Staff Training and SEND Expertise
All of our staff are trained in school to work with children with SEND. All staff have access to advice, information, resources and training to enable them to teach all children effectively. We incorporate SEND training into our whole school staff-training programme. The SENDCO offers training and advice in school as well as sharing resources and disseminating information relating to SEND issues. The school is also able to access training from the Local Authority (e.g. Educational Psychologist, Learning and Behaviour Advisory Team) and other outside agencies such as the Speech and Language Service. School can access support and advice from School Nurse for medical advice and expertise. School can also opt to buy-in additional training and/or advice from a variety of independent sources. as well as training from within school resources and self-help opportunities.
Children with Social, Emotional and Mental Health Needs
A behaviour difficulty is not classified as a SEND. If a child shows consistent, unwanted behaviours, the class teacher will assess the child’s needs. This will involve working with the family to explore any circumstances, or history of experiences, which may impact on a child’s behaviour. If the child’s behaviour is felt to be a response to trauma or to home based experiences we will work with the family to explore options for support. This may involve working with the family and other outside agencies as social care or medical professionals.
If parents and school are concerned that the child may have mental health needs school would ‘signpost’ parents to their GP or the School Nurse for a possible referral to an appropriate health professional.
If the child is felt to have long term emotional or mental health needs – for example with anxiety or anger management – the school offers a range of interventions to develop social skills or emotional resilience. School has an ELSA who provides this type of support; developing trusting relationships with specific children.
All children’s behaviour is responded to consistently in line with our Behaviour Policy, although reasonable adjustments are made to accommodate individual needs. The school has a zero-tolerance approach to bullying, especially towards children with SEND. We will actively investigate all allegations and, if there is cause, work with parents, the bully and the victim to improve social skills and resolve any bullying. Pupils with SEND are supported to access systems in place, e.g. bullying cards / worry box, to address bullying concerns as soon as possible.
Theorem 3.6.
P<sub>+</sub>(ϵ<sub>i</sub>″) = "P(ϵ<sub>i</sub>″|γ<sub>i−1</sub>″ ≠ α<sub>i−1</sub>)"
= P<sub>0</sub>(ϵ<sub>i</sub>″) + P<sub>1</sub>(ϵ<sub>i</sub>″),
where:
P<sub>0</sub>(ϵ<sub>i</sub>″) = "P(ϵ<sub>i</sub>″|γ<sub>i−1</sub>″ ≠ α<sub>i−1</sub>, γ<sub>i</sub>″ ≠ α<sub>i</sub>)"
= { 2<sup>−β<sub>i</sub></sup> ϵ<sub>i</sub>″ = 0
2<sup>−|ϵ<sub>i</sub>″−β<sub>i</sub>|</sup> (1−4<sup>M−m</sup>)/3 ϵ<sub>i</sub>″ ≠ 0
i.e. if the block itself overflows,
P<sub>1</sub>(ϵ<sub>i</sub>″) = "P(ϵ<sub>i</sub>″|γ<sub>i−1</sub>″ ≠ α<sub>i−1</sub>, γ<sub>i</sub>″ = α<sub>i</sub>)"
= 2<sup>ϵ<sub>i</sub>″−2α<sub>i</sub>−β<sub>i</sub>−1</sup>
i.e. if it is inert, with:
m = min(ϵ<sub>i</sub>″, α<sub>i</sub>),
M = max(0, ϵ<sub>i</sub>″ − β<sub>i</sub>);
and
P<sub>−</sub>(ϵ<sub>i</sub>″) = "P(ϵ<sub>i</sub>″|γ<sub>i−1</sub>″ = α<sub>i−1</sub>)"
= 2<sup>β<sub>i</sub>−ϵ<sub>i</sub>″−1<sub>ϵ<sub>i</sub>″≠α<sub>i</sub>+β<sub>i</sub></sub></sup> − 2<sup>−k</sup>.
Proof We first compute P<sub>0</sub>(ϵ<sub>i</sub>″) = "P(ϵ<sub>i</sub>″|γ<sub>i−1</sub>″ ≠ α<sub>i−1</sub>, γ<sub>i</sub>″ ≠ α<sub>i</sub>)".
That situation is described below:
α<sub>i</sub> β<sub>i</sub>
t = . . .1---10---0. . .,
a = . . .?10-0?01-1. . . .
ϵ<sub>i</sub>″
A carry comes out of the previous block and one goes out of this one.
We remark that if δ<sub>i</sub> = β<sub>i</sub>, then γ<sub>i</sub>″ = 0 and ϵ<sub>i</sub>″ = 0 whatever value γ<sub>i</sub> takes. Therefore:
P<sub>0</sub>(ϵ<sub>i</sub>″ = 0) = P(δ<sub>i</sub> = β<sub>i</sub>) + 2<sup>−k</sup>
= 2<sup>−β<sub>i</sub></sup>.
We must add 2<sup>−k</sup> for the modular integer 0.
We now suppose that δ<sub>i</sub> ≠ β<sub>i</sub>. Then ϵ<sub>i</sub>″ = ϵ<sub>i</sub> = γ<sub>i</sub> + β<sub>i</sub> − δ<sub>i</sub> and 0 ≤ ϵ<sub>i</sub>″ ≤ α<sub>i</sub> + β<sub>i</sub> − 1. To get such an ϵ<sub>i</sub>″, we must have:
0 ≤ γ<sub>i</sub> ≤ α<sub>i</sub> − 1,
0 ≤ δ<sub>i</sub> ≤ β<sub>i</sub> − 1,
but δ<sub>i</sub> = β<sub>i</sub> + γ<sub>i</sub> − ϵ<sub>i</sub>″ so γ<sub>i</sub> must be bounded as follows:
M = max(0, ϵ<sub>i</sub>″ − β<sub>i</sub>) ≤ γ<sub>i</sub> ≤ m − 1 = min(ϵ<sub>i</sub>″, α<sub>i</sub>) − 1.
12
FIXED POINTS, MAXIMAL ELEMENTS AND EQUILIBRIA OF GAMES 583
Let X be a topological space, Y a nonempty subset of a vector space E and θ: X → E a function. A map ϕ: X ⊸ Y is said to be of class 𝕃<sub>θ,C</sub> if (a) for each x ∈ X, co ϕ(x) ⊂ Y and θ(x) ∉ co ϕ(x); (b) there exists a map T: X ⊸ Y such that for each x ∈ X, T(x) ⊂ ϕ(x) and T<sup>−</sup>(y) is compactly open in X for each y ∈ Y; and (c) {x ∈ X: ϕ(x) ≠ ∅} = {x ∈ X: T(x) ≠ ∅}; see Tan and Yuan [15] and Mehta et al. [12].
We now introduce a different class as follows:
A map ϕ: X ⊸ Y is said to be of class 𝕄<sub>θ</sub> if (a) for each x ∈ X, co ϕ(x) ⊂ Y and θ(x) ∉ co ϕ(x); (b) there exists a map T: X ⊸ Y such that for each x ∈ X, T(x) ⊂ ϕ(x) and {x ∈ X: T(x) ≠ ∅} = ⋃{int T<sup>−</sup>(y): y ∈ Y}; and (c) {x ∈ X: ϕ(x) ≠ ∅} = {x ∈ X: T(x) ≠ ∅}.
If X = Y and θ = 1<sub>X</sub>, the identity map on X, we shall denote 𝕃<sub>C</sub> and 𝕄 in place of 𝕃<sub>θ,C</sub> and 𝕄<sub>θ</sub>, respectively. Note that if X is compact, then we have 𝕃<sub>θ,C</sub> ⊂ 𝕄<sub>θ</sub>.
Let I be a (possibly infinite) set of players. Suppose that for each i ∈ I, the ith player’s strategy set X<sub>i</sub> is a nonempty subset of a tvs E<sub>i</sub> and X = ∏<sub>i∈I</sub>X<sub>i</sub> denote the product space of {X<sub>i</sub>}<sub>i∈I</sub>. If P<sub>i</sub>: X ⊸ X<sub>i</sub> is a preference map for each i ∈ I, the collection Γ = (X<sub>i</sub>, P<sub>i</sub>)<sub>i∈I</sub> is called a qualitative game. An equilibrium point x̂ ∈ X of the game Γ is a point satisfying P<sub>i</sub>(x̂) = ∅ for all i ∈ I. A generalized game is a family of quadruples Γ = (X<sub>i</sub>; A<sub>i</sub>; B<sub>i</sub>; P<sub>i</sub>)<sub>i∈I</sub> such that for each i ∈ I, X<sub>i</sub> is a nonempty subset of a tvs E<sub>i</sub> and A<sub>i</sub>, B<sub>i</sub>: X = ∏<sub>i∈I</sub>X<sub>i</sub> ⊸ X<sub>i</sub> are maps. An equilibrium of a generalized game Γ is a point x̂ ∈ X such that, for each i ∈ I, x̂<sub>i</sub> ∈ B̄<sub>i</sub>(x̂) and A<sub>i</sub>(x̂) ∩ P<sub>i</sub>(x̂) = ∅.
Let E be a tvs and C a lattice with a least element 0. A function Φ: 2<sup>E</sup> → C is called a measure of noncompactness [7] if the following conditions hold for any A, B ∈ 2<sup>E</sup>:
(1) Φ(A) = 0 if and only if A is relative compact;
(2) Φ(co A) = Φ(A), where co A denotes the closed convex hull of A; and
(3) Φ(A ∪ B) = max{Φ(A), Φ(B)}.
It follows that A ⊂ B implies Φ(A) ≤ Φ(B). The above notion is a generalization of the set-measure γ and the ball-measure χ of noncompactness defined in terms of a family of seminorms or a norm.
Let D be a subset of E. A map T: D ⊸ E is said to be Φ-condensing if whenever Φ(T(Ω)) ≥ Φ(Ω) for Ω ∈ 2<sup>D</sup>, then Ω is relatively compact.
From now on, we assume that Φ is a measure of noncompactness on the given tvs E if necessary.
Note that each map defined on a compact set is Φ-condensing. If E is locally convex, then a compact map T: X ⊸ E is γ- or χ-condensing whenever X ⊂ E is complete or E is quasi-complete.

__About this task__: Only lines that include "condensing" belong in the answer; copy all of them from the listing.

__Answer box__:
Let D be a subset of E. A map T: D ⊸ E is said to be Φ-condensing if whenever Φ(T(Ω)) ≥ Φ(Ω) for Ω ∈ 2<sup>D</sup>, then Ω is relatively compact.
Note that each map defined on a compact set is Φ-condensing. If E is locally convex, then a compact map T: X ⊸ E is γ- or χ-condensing whenever X ⊂ E is complete or E is quasi-complete.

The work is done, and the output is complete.